Versejando com imagem - Se eu pudesse desamar, de Pero da Ponte
VERSEJANDO COM IMAGEM
SE EU PUDESSE DESAMAR
Se eu podesse desamar
a quem me sempre desamou
e podess'algum mal buscar
a quem me sempre mal buscou!
Assi me vingaria eu,
se eu pudesse coita dar
a quem me sempre coita deu.
Mais sol nom poss'eu enganar
meu coraçom que m'enganou,
per quanto mi fez desejar
a quem me nunca desejou.
E por esto nom dórmio eu,
porque nom poss'eu coita dar
a quem me sempre coita deu.
Mais rog'a Deus que desampar
a quem m'assi desamparou,
ou que podess'eu destorvar
a quem me sempre destorvou.
E logo dormiria eu,
se eu podesse coita dar
a quem me sempre coita deu.
Vel que ousass'en preguntar
a quem me nunca preguntou,
por que me fez em si cuidar,
pois ela nunca em mi cuidou;
e por esto lazeiro eu:
porque nom posso coita dar
a quem me sempre coita deu.
Pero da Ponte
Nota geral
Nesta bela cantiga de amor, ao mesmo tempo simples e retoricamente muito elaborada (com recurso a palavra-rima e múltiplas rimas derivadas, ou mozdobres), Pero da Ponte exprime o seu (impossível) desejo de vingar-se daquela que sempre o tratou mal, pagando-lhe na mesma moeda: deixando de a amar, procurando o seu mal e fazendo-a sofrer. Mas é este um desejo impossível, até porque a culpa é do seu próprio coração, que o fez desejar quem nunca o desejou. Sem poder dormir, só lhe resta pedir a Deus que desampare quem sempre o desamparou e lhe dê a ele a capacidade para a perturbar um pouco - e assim já dormiria. Ou pelo menos que lhe desse coragem para falar com ela.
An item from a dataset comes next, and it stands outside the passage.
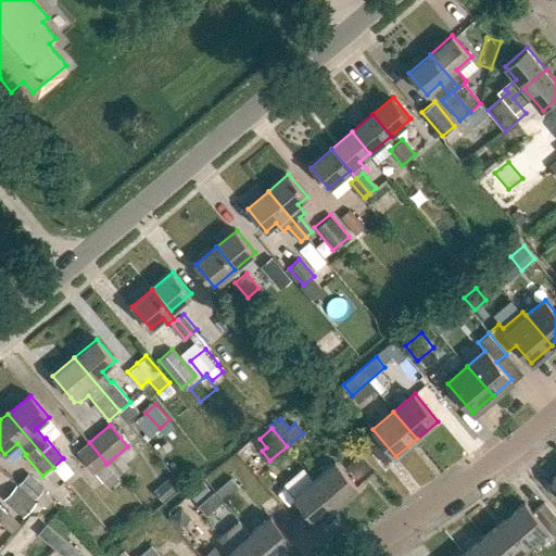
[(89,442),(77,452),(95,472),(106,464),(89,442)]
A cantiga é também tematicamente original, na medida em que a tradicional resignação do trovador face ao sofrimento que lhe inflige a sua senhora, elemento tópico da cantiga de amor, é aqui declaradamente substituído pelo desejo de vingança, note-se ainda a rara variação que ocorre, em estrofes alternadas, no 1º verso do refrão.